Data:

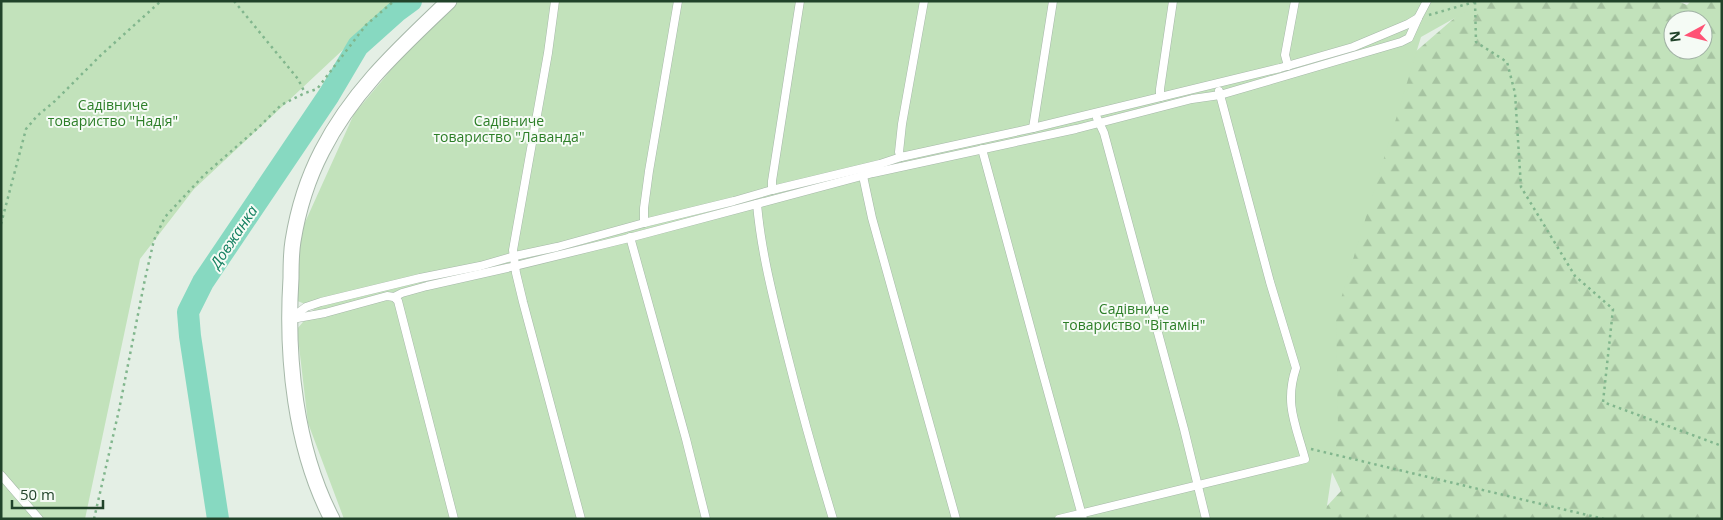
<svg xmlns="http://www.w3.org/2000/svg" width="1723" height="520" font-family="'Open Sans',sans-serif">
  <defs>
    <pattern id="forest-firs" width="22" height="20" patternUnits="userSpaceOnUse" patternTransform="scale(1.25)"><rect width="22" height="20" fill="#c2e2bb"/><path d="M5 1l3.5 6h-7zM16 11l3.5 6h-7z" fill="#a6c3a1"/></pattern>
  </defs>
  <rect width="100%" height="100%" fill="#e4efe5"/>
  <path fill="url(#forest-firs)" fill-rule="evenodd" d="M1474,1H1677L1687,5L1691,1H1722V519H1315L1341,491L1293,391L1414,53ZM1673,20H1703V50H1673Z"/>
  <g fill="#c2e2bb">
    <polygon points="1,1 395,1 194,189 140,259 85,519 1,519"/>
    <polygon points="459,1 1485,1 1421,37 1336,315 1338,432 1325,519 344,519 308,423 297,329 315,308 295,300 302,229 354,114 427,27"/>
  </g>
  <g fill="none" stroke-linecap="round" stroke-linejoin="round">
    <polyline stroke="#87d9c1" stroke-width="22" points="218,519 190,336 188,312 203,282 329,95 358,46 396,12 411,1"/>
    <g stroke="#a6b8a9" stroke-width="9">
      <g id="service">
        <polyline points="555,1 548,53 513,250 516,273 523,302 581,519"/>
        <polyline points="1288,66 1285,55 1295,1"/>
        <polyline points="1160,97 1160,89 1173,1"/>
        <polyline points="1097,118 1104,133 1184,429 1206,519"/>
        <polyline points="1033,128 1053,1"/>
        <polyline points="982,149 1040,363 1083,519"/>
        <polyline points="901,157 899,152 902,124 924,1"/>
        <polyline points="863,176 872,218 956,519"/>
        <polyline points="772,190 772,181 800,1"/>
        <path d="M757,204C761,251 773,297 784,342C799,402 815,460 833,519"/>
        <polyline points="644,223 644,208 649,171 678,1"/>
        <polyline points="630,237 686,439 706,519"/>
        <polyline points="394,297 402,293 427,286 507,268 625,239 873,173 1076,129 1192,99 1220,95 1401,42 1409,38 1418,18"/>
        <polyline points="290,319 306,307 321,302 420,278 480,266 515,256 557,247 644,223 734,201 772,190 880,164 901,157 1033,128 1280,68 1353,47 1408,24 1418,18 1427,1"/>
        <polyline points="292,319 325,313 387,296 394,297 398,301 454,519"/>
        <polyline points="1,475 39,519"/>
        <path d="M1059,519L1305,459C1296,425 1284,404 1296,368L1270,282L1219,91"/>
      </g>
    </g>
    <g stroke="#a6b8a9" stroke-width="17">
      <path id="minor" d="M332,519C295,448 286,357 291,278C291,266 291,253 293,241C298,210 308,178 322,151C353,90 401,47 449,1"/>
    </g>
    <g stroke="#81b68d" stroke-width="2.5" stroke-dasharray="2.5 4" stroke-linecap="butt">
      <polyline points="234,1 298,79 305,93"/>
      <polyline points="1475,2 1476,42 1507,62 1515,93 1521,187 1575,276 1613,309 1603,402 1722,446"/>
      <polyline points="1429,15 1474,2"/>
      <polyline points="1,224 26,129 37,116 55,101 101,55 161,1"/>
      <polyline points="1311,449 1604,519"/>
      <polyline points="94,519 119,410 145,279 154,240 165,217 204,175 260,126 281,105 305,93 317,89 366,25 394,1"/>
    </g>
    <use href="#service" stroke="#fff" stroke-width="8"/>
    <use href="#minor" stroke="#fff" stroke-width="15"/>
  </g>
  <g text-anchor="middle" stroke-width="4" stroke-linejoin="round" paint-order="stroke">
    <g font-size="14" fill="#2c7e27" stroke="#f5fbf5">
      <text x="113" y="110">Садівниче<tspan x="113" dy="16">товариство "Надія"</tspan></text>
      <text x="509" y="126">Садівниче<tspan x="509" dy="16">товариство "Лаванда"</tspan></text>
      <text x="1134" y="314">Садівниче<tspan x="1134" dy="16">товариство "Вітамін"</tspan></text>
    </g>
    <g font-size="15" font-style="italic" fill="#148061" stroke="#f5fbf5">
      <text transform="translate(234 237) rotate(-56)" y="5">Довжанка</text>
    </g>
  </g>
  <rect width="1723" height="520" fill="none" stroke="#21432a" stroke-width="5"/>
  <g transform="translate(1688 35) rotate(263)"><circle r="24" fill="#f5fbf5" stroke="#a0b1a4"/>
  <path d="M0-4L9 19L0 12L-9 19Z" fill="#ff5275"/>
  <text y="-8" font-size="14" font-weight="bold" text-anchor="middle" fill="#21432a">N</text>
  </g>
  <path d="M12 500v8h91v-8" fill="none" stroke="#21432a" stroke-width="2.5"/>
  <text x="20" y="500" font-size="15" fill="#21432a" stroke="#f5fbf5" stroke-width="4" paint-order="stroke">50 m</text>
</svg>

Work instructions: Look through the records and gather every line containing "firs".

Your response:
    <pattern id="forest-firs" width="22" height="20" patternUnits="userSpaceOnUse" patternTransform="scale(1.25)"><rect width="22" height="20" fill="#c2e2bb"/><path d="M5 1l3.5 6h-7zM16 11l3.5 6h-7z" fill="#a6c3a1"/></pattern>
  <path fill="url(#forest-firs)" fill-rule="evenodd" d="M1474,1H1677L1687,5L1691,1H1722V519H1315L1341,491L1293,391L1414,53ZM1673,20H1703V50H1673Z"/>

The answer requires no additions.